Но даже на страницах незавершенной повести писателю удалось представить колоссальный по своему размаху футурологический прогноз, поставивший окончательную точку в многолетних поисках идентичности, метаниях автора между различными национальными и социально-политическими группами. Сын соратника Т. Костюшко, названный в честь последнего, капитан наполеоновской армии, член вильнюсского литературного объединения шубравцев Ян Тадеуш Кристоф Булгарин окончательно самоопределился в пользу действительного статского советника Фаддея Венедиктовича Булгарина. Именно поэтому в произведении вся сложная картина будущего человечества видится писателю через призму развития России: от вопросов повсеместного использования русского языка до тех или иных геополитических проблем восточнославянской империи. Несмотря на очевидную утопичность данной части «правдоподобные небылиц», многие прогнозы автора оказались чрезвычайно близкими к истине. Примечательно, что, вознося язык российского государства на пьедестал национальной словесности, в будущем автор не видит его в качестве средства международной коммуникации: «Хозяйка сказала мне несколько слов на неизвестном мне языке, но, увидев, что я не понимаю, спросила по-русски, неужели я не говорю по-арабски.
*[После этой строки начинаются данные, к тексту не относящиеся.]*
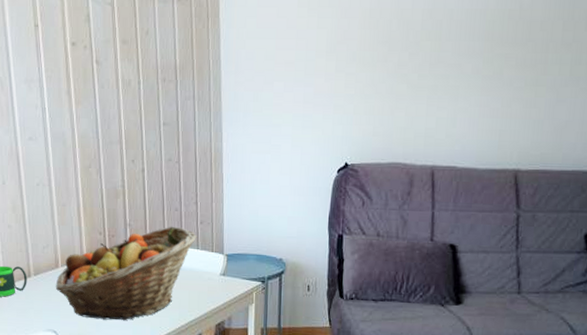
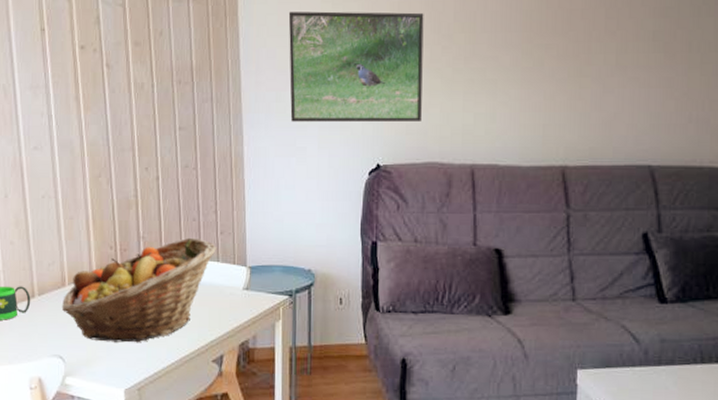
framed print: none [266,16,394,124] -> present [288,11,424,122]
— Нет, — отвечал я, — в наше время весьма немногие ученые занимались изучением сего языка.
— Это наш модный и дипломатический язык, — сказал профессор, — точно так же, как в ваше время был французский».
В контексте футурологического дискурса еще более дальновидным выступает описание Ф. Булгариным научно-технических аспектов будущего: «...я увидел господ и госпож в парчовых и бархатных платьях, выметавших улицы или поспешавших с корзинами на рынок в маленьких одноместных двухколесных возках, наподобие кресел: они катились сами без всякой упряжки по чугунным желобам мостовой с удивительной быстротой. Вскоре появились большие фуры с различными припасами, двигавшиеся также без лошадей. Под дрогами приделаны были чугунные ящики, из коих на поверхность подымались трубы: дым, выходивший из них, заставил меня догадываться, что это паровые машины». Аналогичное смелое для своего времени предсказание делает автор касаемо использования в будущем и других транспортных средств: «подводные суда, изобретенные в наше время американцем Фультоном и усовершенствованные англичанином Джонсоном, введены в употребление» и др.
Писатель также делает попытку осмысления праксеологических и этических аспектов научной практики. В качестве доминанты функционирования общества называются: приоритет интеллектуального труда: «<...> у профессора будет более золота, нежели в наше время было у всех вместе взятых откупщиков, менял и ростовщиков!..»; утилитаризм любого рода исследований и изобретений: «Из одного любопытства, право, не стоит посвящать жизнь на новые открытия и усовершенствования»; прерогатива этики науки над другими, техническими, дисциплинами: «Особенная наука под названием: применение всех человеческих познаний к общему благу — составляла отдельный факультет».
Показательно, что при всем своем восхищении технологиями XIX века автор моделирует возможные последствия их использования, апеллируя, например, к необходимости рационального природопользования: «Оттого-то, что наши предки без всякой предусмотрительности истребляли леса и не радели о воспитании и сохранении дерев, они наконец сделались редкостью и драгоценностью». Приведенная ситуация в созданном писателем мире, вместе с рядом других причин, привела к глобальной смене климатических поясов и заставила жителей Сибири выращивать... бананы. Вместе с проблемой планетарного потепления колоссальным по своей смелости воспринимается также утверждение Ф. Булгарина по поводу судоходности Северо-Западного Прохода. Известно, что появление морского пути через Северный Ледовитый океан вдоль северного берега Северной Америки через Канадский Арктический архипелаг стало возможным только в XXI веке в результате таяния ледников.
Отдельную футурологическую группу в «правдоподобных небылицах» со ставляют художественно-литературные прогнозы писателя. Очерчивая круг авторов, которые пройдут испытание временем и останутся на полках читателей даже в XXIX веке, Ф. Булгарин довольно критически относится к собственному творчеству: «...тщетно я искал моего имени под буквой Б. Увы! я не мог отыскать его под спудом тысячи лет, и все мои статейки, критики и антикритики, над которыми я часто не досыпал ночей, в приятных надеждах на будущее — исчезли! Сперва я хотел печалиться, но вскоре утешился и, выходя за двери, весело повторил любимое мое выражение: Vanitas vanitatum et omnia vanitas! (Суета сует и всяческая суета)».